◆ 課題一覧:
1) 抜粋文のうち、「同3(三)(1)のうち、正当な理由がなかったことは否認するが、その余は認める。」から「同3(三)(2)は否認する。」までをそのまま書き写してください。
2) 次の(a)から(c)の各記述が抜粋文の内容と合っているかを「はい」か「いいえ」で答え、判断の決め手となる抜粋文の語句を正確に引用してください。(a) 本件命令は責任役員会の議決を経て発せられた。(b) 本件大会は、創価学会の侵害行為から日蓮正宗を守ろうとする目的で開催された。(c) 日蓮正宗には、僧侶らが集会を開いて自己の見解を表明する行為についての制限規定が設けられている。

◆ 抜粋文:
+ + + + + + +
同3(三)(1)のうち、正当な理由がなかったことは否認するが、その余は認める。

全国檀徒大会は過去に日蓮正宗の執行部の全面的な支持を受けており、本件大会も従前のものと内容的に変わりがなかったのであるから、本件大会を開催する正当な理由があり、したがって、本件命令違反には正当な理由があった。

同3(三)(2)は否認する。

4 同4のうち、総監において事実の審査を遂げたことは否認するが、その余は認める。

五  再抗弁

1 本件命令の無効

本件命令は次のとおり無効であったから本件命令違反を理由とする本件処分も無効である。

(一) 憲法及び民法違反

宗教団体の構成員も当然憲法二一条により表現の自由を有しており、これに対する制限は、当該宗教団体が存立する上での必要最小限度に限定されるべきである。ところが、本件大会は、日蓮正宗の存立にかかわるような内容の集会ではなく、逆に創価学会の侵害行為から日蓮正宗を守ろうとする目的で開催されたものである。したがって、これの中止を命じた本件命令は、日蓮正宗の構成員に対する統制権の限度を超えて発せられたものであり、憲法二一条、民法九〇条に反し無効である。また、構成員の権利を制限する規定は、団体内に公示されて構成員に周知されている必要があるのに、日蓮正宗においては、僧侶らが集会を開催し、そこで自己の見解を表明する行為について、いかなる制限規定も設けられていないから、本件命令はこの点からも無効である。

(二) 宗規違反

日蓮正宗の宗務は、責任役員がその役員会で議決することとされ(宗規一七条)、この議決に基づき、総監の指揮監督により、宗務院で行うこととされている(同一八条)ところ、本件命令は責任役員会の議決を経ることなく発せられたから無効である。
+ + + + + + +
◆ 提供情報:
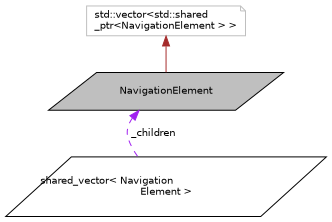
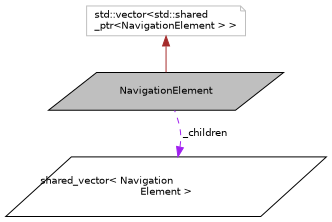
  digraph {
    node [color=black fillcolor=white fontname=Helvetica fontsize=10 shape=parallelogram style=filled]
    edge [dir=back fontname=Helvetica fontsize=10 labelfontname=Helvetica labelfontsize=10]
    n1 [fillcolor=grey75 fontcolor=black height=0.2 label=NavigationElement width=0.4]
    n2 [height=0.2 label="shared_vector\< Navigation\lElement \>" width=0.4]
    n3 [color=grey75 height=0.2 label="std::vector\<std::shared\l_ptr\<NavigationElement \> \>" shape=note width=0.4]
-   n1 -> n2 [color=purple label=" _children" style=dashed]
+   n2 -> n1 [color=purple label=" _children" style=dashed]
    n3 -> n1 [color=brown style=solid]
  }
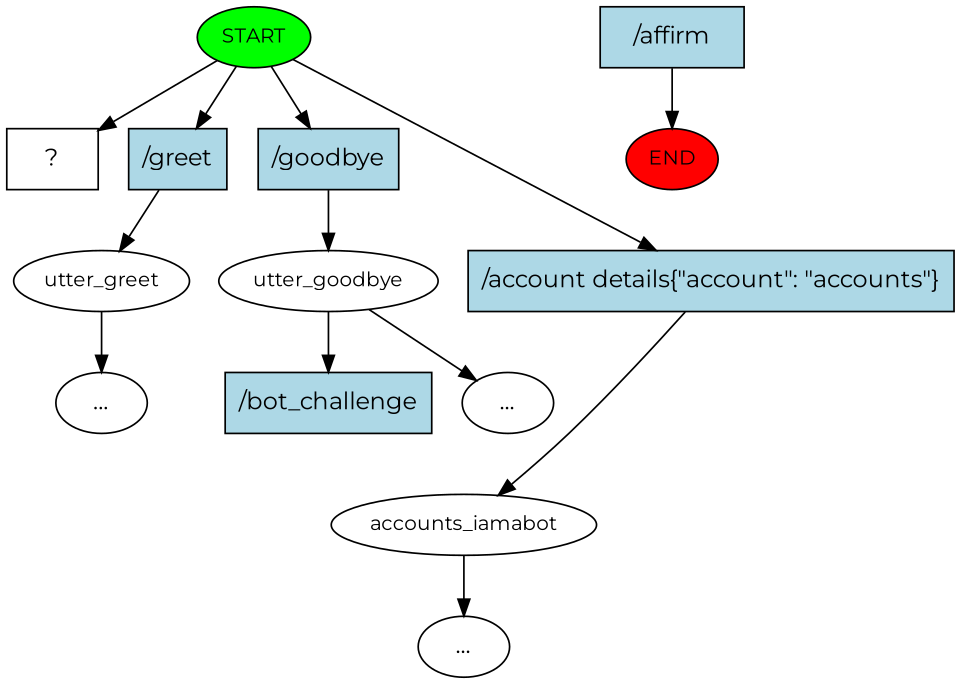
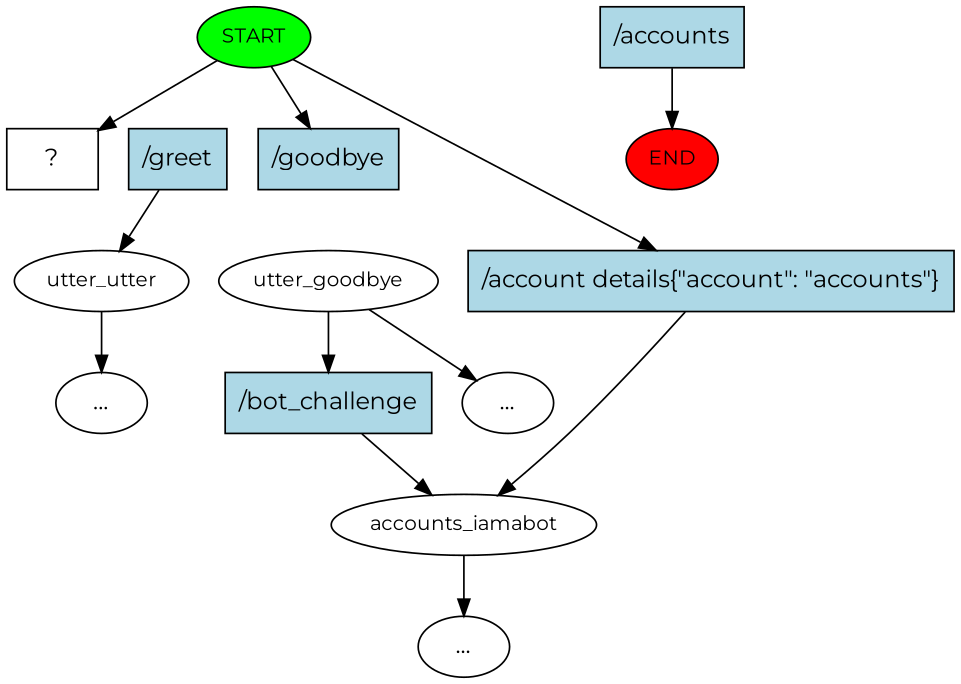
  digraph {
    fontname=Montserrat
    node [fontname=Montserrat]
    edge [fontname=Montserrat]
    n1 [fillcolor=green fontsize=12 label=START style=filled]
    n2 [label="  ?  " shape=rect]
    n3 [fillcolor=lightblue label="/greet" shape=rect style=filled]
    n4 [fillcolor=lightblue label="/goodbye" shape=rect style=filled]
    n5 [fillcolor=lightblue label="/account details{\"account\": \"accounts\"}" shape=rect style=filled]
-   n6 [fontsize=12 label=utter_greet]
+   n6 [fontsize=12 label=utter_utter]
    n7 [fontsize=12 label=utter_goodbye]
    n8 [fillcolor=lightblue label="/bot_challenge" shape=rect style=filled]
    n9 [fontsize=12 label=accounts_iamabot]
-   n10 [fillcolor=lightblue label="/affirm" shape=rect style=filled]
+   n10 [fillcolor=lightblue label="/accounts" shape=rect style=filled]
    n11 [fillcolor=red fontsize=12 label=END style=filled]
    n12 [label="..."]
    n13 [label="..."]
    n14 [label="..."]
    n1 -> n2
-   n1 -> n3
    n1 -> n4
    n1 -> n5
    n3 -> n6
-   n4 -> n7
    n5 -> n9
    n6 -> n12
    n7 -> n8
    n7 -> n13
+   n8 -> n9
    n9 -> n14
    n10 -> n11
  }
+ + + + + + +
◆ 出力一覧:
1)
同3(三)(1)のうち、正当な理由がなかったことは否認するが、その余は認める。

全国檀徒大会は過去に日蓮正宗の執行部の全面的な支持を受けており、本件大会も従前のものと内容的に変わりがなかったのであるから、本件大会を開催する正当な理由があり、したがって、本件命令違反には正当な理由があった。

同3(三)(2)は否認する。

2)
(a) いいえ。「本件命令は責任役員会の議決を経ることなく発せられたから無効である」
(b) はい。「逆に創価学会の侵害行為から日蓮正宗を守ろうとする目的で開催されたものである」
(c) いいえ。「僧侶らが集会を開催し、そこで自己の見解を表明する行為について、いかなる制限規定も設けられていない」